### DOCUMENT SECTION:
━━━━

For example, several months ago, I received a bug report stating “the tables are not rendering in article 12345.” I was able to look at the article, see that there were no tables, examine the source markup in the database and discover a TAB element that I’d never seen before4. But how widespread is this problem? Three seconds later, I have:

  distinct-values(
    for $tab in //TAB
    return base-uri($tab)
  )

Which tells me the 99 affected articles. Now I know that I only need to reload those from the source data instead of all 112,149.

Looking back over my original criticisms, how do they stand up to my experience?

  • The development environment.
    • Well, it’s slightly better than I originally thought. But not good enough when placed next to Java IDEs like Eclipse.
    • I’ve been using my TextMate XQuery Bundle with reasonable success (although it still needs a great deal of improvement). There are modes for Emacs and Vim.
    • I’ve managed to get the OxygenXML debugger talking to MarkLogic, but it was less useful than it initially appeared. The XQuery editor turned out to be worse than useless, because MarkLogic uses an outdated version of XQuery, leading to a lack of syntax colouring and a plethora of error reports.
    • MarkLogic has an addon CQ which is a browser based interactive query tool. It’s pretty useful.
    • Fundamentally, sharing a database between developers (the stored procedure model) doesn’t work well when you have multiple people updating it.
      • We solved this expediently by kicking everybody else off the project. :)
  • The verbosity.
    • Like most things, you kind of get used to it. Although I confess that when I started to understand what I was doing, I found that I could write code in a significantly less verbose way.
  • The SQL / functional nature.
    • This is another one of those things that you just get used to. And in this case, start to enjoy.
  • Not a standard.
    • Fixed!—although not MarkLogic, as mentioned above.
  • XML Namespaces bite.
    • And continue to do so. Let’s blame Tim Bray. :)
    • Seriously, this continues to be a problem, even now a year later. I lost a whole morning two weeks ago due to my inability to query the correct namespace. My main advice now is to never use a default namespace—prefix everything.
  • The type system.
    • Over time, now that I have come to understand it, I can begin to use the type system to my advantage. In fact, it’s one of the things that I usually have to reinforce in developers just starting in the project.
    • Thankfully, I’ve never needed to dabble in XML schema.
  • Implementation defined areas.
    • It’s a concern, I’ll admit. MarkLogic is profligate in this area, and to get decent performance, you need to use the extensions.
  • Smiley comments
    • They’re just about getting to the point of being ignorable.

But what new things have I learned?

  • I seriously underestimated the utility of function libraries. You can have two kinds of query in XQuery: an inline query, or a “module”. The advantage of a module is that it’s a lot easier to reach in and test an individual function by hand when needed.
  • Speaking of testing, I haven’t come up with a good solution for unit testing. This pains me greatly. I realise that it’s similar to the RDBMS unit testing problem and basically I need a known test database. MarkLogic doesnt make automating this easy (there are no management APIs).
  • Performance is very unpredictable. Not unpredictable as in “varys a lot”, but difficult to tell the performance of a given statement by visual inspection. MarkLogic comes with profiling APIs, which helps somewhat. But compared to EXPLAIN in SQL, it still feels a bit primitive.

━━━━

### GIVEN INSTRUCTION 1:
In the piece on XQuery above, what does the writer advise doing to avoid trouble with XML namespaces?
### GIVEN INSTRUCTION 2:
Sum up the piece on XQuery in two sentences.
The records have nothing to do with this.

━━━━

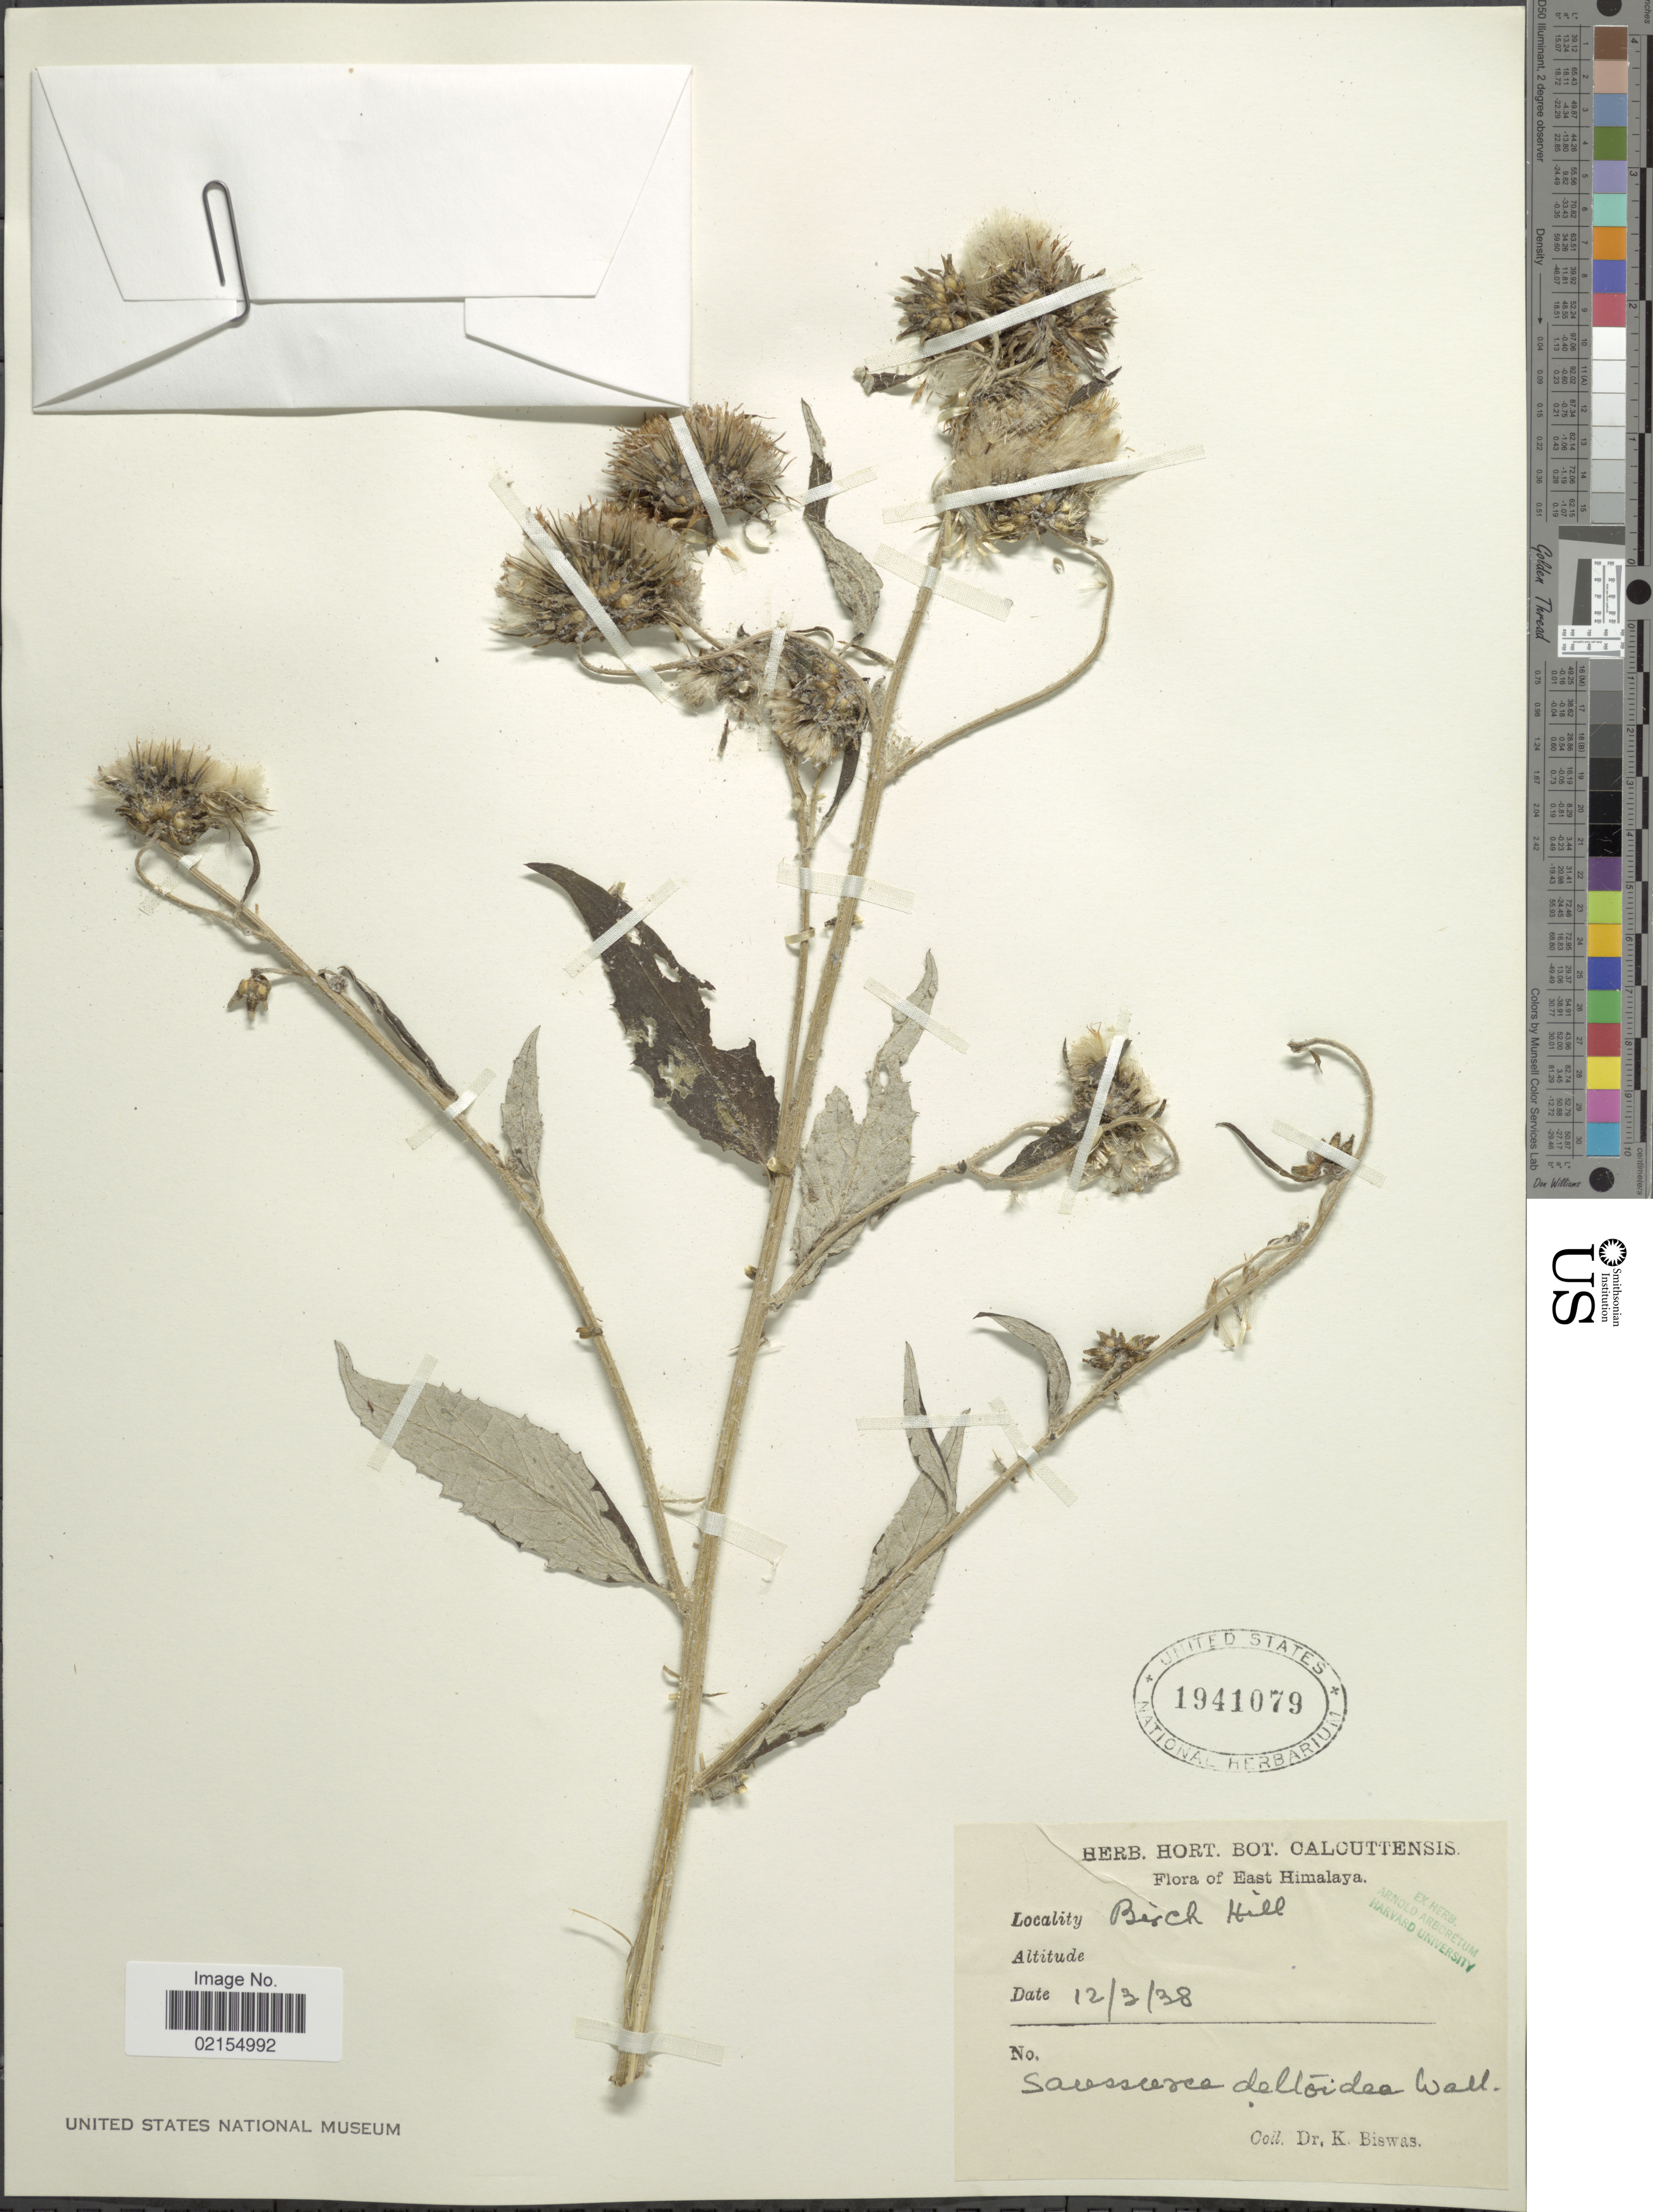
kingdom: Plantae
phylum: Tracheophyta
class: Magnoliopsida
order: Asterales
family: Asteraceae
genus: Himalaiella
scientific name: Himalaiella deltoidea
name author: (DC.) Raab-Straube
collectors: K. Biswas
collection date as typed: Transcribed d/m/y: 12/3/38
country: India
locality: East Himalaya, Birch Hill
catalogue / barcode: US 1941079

━━━━

### WRITTEN RESPONSE 1:
Never use a default namespace and prefix everything.

### WRITTEN RESPONSE 2:
After a year with XQuery on MarkLogic, the writer has gotten used to its wordiness and functional style and now uses its type system to advantage, though the tools still fall short of Java IDEs and XML namespaces still cause trouble. The writer also found function libraries more useful than expected, still lacks a good way to unit test, and finds it hard to judge a statement's performance by looking at it.